Material for this exercise START
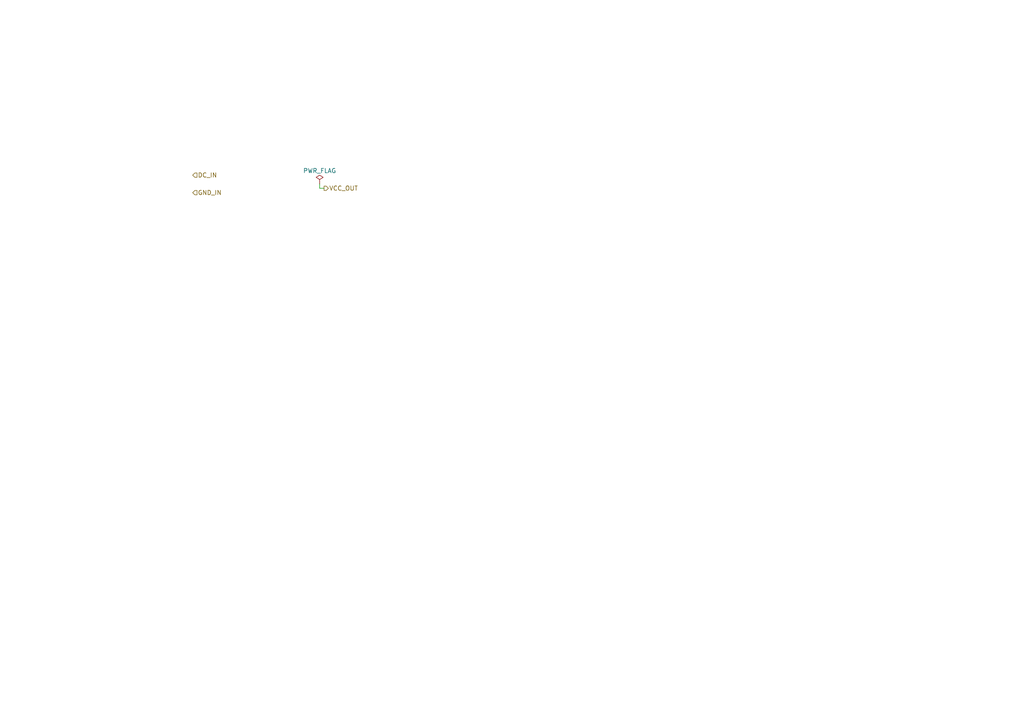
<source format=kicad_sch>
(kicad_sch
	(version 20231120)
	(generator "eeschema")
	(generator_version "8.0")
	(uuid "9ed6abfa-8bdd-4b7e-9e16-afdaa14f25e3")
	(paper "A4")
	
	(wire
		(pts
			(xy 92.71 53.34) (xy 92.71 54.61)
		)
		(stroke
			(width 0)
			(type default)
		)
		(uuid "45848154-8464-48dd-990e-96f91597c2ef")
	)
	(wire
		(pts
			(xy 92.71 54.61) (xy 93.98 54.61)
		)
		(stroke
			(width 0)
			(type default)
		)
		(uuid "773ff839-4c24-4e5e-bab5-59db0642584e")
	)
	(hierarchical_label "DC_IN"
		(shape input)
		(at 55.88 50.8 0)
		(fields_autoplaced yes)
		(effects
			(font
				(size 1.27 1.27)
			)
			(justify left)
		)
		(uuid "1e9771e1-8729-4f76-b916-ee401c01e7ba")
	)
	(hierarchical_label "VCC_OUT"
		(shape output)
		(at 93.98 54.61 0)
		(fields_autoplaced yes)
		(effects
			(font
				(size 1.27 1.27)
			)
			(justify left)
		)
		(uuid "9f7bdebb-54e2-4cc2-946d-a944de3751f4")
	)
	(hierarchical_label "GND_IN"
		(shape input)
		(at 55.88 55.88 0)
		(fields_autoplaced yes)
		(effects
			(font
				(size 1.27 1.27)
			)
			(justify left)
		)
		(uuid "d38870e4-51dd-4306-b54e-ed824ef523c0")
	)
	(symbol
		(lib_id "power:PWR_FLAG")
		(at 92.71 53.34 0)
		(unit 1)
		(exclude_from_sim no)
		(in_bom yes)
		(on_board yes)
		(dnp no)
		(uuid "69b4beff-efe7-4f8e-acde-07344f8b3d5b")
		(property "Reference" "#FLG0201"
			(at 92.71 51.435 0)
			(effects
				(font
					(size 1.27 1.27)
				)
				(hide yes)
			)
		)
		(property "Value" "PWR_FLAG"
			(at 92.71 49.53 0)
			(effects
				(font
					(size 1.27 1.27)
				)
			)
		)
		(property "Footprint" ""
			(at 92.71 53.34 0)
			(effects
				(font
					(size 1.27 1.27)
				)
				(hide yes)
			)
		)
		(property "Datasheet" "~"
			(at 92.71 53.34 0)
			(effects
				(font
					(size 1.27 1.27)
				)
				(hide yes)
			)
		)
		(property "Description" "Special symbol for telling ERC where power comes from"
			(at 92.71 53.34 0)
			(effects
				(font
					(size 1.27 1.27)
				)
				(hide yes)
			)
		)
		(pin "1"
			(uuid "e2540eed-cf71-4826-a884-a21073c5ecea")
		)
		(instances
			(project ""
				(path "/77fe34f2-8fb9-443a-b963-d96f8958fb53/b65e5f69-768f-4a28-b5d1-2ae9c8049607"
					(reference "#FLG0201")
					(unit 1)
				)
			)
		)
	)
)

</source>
Material for this exercise END
Material for this exercise START
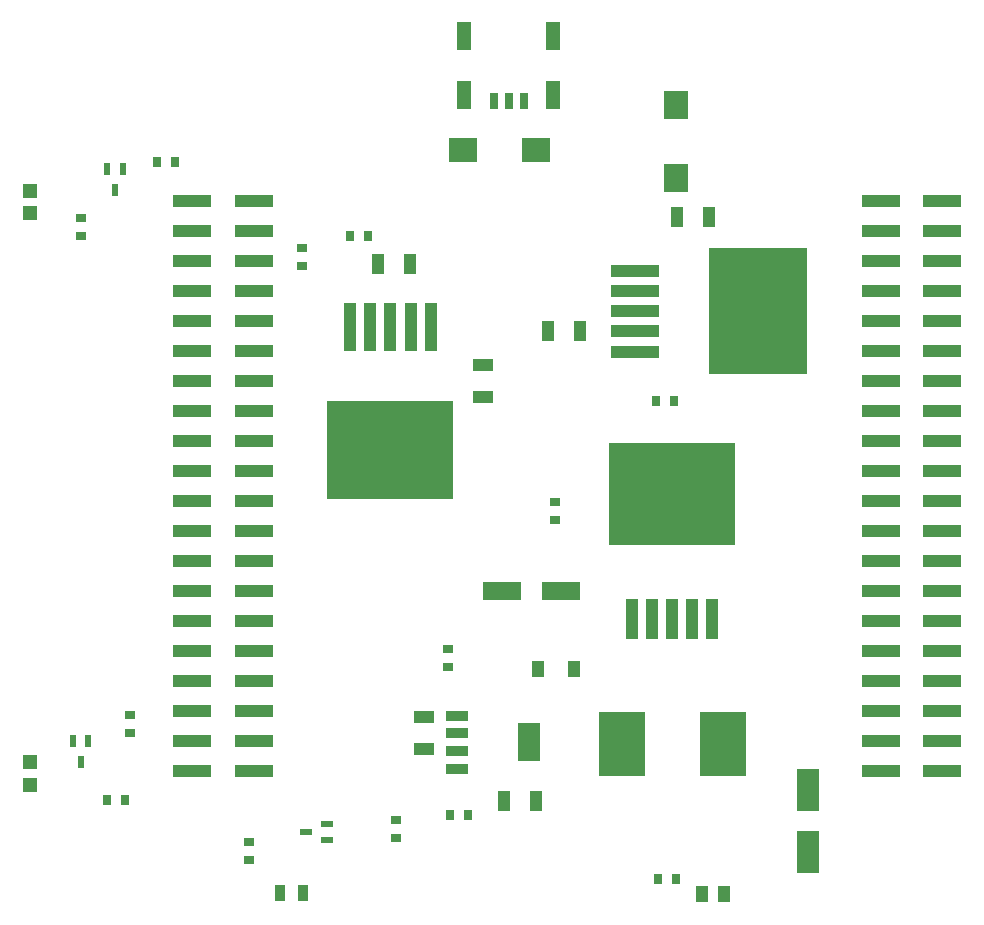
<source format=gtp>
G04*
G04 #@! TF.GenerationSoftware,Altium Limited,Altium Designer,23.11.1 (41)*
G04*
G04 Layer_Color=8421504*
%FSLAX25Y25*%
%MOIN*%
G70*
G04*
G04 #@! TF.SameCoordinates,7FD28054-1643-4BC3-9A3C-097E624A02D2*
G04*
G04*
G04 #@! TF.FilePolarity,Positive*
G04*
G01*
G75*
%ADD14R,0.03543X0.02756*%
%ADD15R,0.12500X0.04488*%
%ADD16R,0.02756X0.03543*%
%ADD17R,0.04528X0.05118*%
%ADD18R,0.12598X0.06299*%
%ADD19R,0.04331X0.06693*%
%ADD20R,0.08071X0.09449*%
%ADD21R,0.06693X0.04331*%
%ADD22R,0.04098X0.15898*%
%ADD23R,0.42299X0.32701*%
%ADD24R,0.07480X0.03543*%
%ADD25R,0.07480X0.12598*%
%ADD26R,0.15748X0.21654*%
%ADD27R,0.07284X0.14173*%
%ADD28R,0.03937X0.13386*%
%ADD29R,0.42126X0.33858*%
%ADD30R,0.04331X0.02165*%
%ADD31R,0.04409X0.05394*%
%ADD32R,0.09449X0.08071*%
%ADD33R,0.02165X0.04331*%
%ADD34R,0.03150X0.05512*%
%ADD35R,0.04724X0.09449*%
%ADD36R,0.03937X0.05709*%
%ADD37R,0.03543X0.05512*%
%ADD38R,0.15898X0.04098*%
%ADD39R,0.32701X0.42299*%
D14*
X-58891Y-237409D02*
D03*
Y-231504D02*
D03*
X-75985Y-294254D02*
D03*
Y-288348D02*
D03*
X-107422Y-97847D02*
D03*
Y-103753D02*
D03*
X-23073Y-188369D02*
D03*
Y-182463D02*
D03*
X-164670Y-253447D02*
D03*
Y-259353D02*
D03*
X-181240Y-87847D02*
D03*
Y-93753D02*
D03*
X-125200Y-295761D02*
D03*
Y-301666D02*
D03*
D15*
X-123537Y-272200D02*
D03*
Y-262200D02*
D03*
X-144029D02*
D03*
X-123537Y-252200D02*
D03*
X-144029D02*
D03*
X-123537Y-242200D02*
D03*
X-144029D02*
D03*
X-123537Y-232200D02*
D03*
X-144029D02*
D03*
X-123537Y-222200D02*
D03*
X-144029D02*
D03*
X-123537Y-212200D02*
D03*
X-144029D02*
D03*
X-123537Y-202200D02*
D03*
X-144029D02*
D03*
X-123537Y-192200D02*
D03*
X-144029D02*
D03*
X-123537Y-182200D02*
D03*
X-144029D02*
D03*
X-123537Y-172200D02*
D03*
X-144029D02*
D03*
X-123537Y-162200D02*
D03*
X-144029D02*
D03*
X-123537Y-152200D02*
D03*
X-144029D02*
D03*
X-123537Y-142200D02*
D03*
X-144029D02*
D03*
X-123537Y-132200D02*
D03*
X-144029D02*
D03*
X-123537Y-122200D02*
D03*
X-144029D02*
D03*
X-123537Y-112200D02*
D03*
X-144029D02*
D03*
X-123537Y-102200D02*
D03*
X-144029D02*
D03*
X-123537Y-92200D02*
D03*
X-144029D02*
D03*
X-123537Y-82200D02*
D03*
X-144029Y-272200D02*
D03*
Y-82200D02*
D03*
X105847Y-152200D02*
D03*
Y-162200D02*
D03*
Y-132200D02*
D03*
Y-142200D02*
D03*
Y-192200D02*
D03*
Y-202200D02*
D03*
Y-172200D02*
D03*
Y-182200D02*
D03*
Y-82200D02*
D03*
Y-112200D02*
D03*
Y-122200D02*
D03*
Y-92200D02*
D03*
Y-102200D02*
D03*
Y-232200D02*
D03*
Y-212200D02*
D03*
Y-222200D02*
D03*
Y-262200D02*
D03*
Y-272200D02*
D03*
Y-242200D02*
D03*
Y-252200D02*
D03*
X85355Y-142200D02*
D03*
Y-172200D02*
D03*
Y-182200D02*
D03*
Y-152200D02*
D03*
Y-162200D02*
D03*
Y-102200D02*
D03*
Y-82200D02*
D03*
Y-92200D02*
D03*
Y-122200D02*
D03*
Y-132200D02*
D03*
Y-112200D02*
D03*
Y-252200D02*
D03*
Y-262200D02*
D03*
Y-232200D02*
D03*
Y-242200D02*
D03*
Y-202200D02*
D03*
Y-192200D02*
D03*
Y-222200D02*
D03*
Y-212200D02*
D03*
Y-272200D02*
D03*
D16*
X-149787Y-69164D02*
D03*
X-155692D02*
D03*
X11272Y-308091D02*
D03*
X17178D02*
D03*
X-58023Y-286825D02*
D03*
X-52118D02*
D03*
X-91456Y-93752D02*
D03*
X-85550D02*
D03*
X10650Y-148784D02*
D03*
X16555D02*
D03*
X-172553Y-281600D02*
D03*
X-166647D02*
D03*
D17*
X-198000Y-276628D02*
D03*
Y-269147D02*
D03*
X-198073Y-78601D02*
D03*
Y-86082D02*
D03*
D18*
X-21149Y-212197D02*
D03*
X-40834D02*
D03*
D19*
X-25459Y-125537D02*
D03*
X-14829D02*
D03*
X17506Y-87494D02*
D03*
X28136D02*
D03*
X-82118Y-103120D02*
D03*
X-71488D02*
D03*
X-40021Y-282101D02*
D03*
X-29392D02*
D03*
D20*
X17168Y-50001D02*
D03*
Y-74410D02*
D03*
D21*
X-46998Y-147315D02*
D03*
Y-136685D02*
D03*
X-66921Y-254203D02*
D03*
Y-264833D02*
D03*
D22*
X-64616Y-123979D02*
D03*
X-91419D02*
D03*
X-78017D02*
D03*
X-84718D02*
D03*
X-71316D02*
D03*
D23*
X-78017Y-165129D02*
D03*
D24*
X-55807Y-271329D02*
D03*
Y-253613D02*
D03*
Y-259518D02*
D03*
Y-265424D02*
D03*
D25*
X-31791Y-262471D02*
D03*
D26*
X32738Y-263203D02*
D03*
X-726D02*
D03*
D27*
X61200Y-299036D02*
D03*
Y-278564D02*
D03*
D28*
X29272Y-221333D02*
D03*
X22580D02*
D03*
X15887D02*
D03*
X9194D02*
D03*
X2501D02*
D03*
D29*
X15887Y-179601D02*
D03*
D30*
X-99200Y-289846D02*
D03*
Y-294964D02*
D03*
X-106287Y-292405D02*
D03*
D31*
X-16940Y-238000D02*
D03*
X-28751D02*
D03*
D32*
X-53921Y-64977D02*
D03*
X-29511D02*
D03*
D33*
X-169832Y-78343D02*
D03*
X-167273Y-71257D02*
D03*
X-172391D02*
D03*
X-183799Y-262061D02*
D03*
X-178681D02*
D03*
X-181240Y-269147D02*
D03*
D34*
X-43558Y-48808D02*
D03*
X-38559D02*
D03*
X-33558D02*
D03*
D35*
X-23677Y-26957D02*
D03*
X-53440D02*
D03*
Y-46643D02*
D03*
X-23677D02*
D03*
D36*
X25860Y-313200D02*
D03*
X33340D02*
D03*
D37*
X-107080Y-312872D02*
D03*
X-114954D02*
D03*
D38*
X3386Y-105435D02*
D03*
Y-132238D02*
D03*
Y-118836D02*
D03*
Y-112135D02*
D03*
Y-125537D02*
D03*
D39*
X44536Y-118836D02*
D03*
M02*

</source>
Material for this exercise END
Material for this exercise START
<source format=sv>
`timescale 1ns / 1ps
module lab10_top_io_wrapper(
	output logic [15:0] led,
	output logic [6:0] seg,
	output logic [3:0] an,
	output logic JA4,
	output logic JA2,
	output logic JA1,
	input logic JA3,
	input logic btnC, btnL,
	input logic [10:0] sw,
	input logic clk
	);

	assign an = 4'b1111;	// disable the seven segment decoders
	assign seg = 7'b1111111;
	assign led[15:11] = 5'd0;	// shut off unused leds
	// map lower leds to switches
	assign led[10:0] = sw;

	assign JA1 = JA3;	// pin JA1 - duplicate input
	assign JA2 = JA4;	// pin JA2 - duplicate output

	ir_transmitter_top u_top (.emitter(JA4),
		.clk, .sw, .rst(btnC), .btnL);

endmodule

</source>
Material for this exercise END
• **Problem statement**
The number of lines in the data that contain the word "output" is all that should be stated.

• **Response to the exercise**
8